*Deskripsi Tugas*:
Kutip baris-baris mulai dari baris yang memuat "Is it true that Y equals 0 at 652?" hingga akhir butir-butir di bawah, termasuk baris pertama dan terakhirnya. Jangan sertakan gambar dalam jawaban.

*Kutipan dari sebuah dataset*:
▼▼▼
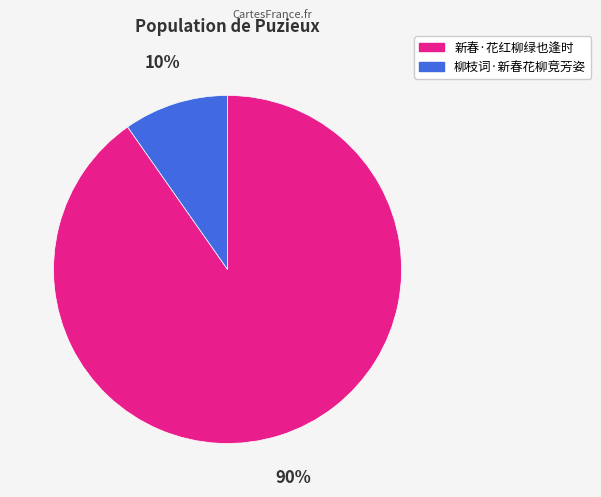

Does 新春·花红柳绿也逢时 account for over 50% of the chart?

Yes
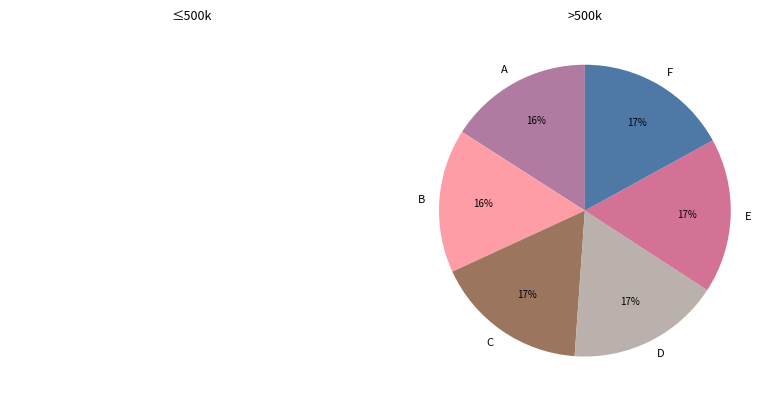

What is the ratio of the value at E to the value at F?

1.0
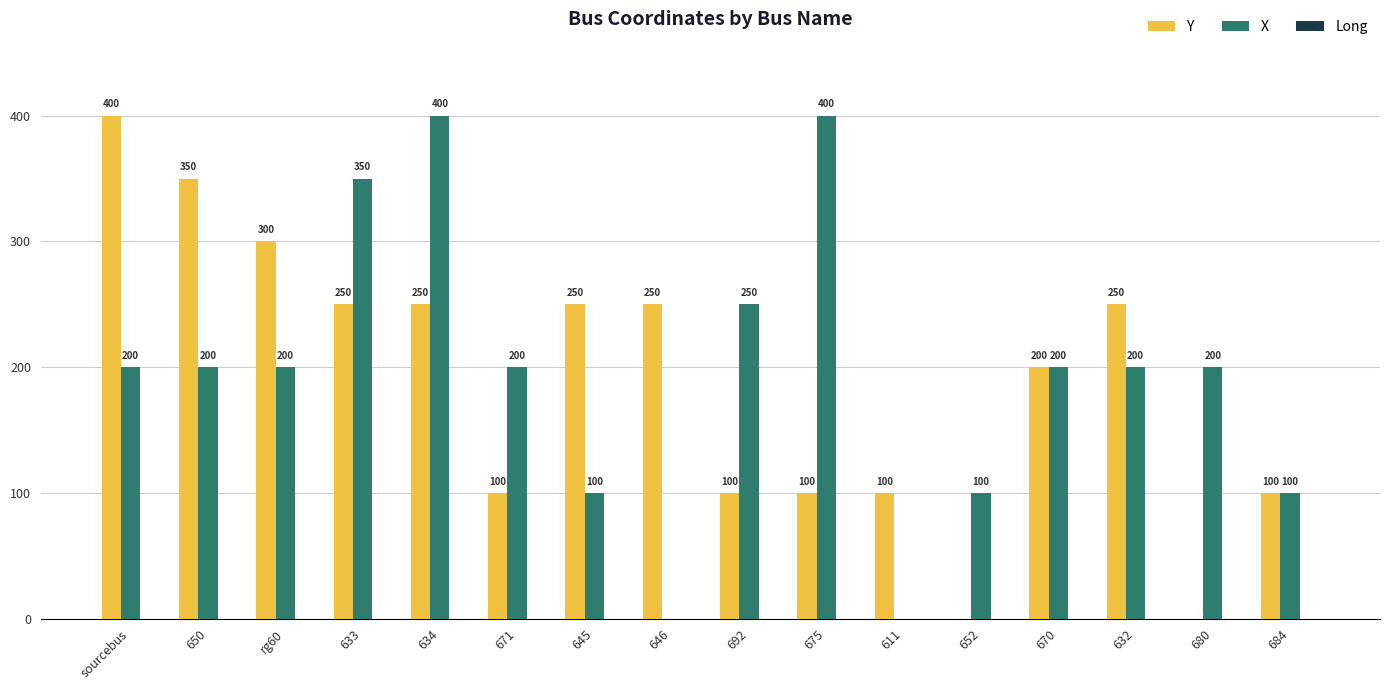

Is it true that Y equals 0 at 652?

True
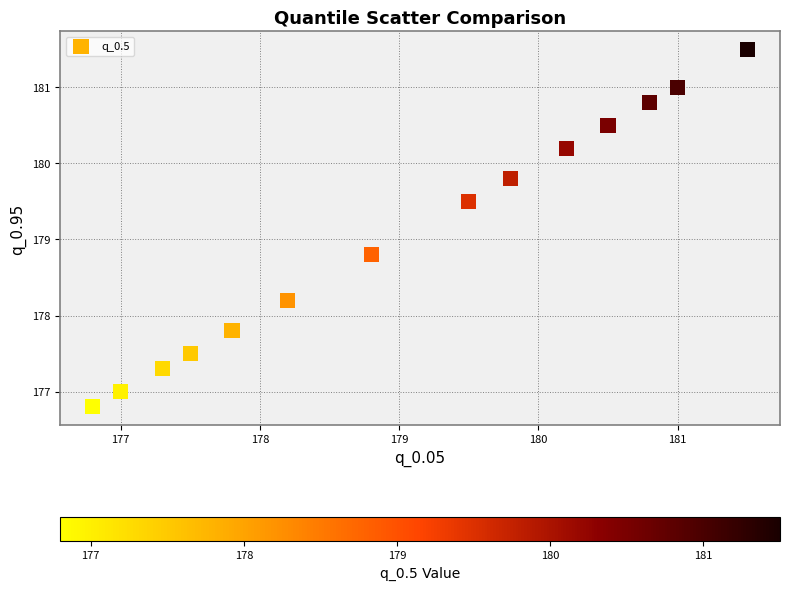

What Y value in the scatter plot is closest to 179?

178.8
▲▲▲
*Jawaban Akhir*:
Is it true that Y equals 0 at 652?

True

What Y value in the scatter plot is closest to 179?

178.8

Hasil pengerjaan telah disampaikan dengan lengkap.